“Silviculture” is the art and science of growing and tending forests. It’s an interesting, interrelated, interdependent set of knowledge and processes.
When managing and planning the future for a forest stand, the following topics are important silviculture considerations:
- Stand characteristics (even-age, uneven-aged, variable-retention aged)
- Harvest regeneration systems (clearcutting, seed tree method, dry forests, shelterwood method, group selection method, green tree retention method, two-tiered stands)
- Regeneration principles (seed sources, stock and stock types, site preparation, planting techniques, plantation timing, plantation maintenance, natural regeneration)
- Immediate cultural practices (weeding, precommercial thinning, commercial thinning, crown or high thinning, low thinning, stocking levels after thinning, relative density, stumps and snags, pruning, fertilizing)
- Desired future conditions
- Modeling (including Landscape Management System modeling software)

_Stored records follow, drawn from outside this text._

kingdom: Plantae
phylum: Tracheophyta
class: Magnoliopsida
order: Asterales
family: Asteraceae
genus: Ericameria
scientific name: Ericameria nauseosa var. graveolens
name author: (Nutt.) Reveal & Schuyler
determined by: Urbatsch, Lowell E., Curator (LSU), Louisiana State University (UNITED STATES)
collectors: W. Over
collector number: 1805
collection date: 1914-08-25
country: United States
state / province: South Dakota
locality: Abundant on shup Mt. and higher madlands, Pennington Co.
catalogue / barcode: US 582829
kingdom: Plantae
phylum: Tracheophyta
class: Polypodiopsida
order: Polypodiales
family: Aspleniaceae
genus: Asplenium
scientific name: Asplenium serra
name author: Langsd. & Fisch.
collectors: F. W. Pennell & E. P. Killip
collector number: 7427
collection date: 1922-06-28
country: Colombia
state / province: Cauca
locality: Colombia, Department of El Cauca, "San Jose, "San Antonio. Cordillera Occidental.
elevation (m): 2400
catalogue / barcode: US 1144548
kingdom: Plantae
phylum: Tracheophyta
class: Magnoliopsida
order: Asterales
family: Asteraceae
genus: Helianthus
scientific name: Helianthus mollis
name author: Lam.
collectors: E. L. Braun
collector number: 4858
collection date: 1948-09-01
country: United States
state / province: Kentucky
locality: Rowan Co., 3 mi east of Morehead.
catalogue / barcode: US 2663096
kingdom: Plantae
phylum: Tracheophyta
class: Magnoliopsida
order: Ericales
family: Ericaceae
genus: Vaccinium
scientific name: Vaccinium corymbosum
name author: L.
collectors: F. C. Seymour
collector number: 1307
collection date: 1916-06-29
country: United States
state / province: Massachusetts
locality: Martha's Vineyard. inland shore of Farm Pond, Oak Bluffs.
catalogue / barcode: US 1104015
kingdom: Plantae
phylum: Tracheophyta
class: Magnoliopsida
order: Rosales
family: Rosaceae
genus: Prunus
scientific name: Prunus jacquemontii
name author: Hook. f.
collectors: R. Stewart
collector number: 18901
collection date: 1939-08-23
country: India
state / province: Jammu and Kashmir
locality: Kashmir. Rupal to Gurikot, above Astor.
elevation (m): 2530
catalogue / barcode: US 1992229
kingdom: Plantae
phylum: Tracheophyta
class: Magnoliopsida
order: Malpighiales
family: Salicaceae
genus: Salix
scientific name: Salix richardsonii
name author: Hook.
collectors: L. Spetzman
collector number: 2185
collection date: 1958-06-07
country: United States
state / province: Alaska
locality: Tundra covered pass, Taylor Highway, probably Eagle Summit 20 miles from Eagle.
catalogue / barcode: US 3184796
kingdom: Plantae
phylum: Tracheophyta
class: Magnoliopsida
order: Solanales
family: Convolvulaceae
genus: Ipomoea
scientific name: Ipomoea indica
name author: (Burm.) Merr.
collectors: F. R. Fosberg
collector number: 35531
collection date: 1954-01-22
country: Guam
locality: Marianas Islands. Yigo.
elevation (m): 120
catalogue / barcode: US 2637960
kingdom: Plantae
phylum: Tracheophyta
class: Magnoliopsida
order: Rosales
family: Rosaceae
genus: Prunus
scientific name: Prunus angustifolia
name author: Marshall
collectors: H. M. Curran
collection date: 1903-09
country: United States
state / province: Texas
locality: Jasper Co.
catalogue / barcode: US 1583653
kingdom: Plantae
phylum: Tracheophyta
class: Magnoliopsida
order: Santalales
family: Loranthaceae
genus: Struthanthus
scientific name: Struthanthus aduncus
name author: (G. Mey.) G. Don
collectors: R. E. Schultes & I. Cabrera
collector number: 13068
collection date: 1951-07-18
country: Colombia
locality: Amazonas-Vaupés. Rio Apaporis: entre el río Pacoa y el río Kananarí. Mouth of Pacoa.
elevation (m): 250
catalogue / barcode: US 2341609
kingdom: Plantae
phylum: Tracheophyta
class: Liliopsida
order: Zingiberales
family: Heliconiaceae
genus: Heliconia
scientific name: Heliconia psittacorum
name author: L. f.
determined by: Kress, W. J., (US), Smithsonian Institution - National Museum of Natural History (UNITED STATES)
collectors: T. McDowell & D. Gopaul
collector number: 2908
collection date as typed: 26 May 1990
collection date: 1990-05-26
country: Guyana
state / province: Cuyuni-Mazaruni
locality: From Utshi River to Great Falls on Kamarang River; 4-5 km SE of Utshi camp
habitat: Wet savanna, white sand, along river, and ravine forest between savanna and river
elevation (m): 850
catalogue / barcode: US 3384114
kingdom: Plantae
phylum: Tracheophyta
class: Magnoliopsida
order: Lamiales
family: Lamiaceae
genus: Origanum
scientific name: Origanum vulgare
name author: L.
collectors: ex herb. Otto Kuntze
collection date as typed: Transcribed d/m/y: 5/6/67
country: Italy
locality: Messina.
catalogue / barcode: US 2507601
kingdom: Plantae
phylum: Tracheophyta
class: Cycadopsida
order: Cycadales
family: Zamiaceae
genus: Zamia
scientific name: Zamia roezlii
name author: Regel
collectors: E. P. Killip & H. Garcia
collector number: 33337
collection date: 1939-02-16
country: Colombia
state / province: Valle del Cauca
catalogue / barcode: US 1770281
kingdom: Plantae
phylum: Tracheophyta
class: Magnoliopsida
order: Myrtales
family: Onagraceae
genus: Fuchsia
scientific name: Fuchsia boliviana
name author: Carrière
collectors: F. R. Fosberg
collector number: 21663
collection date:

- Considering special forest products beyond timber
- Working with foresters and loggers
- Rules and regulations
The highest value – and healthiest – forests are rarely just “plant and forget”. Instead, a consistent plan of density and health based management, thinning, and vigor optimization must be maintained on a regular basis. Regularly planned thinning and pruning may occur every 5 years or so, with more active management on smaller or specialized properties and longer periods for large industrial stands. There are many important interdependencies to balance together: end goals, species selection, understory and overstory, continually maintaining optimum health by maximizing resource usage, the larger surrounding ecosystem, and intended management involvement/intensity all must be considered when mapping and applying silviculture practices.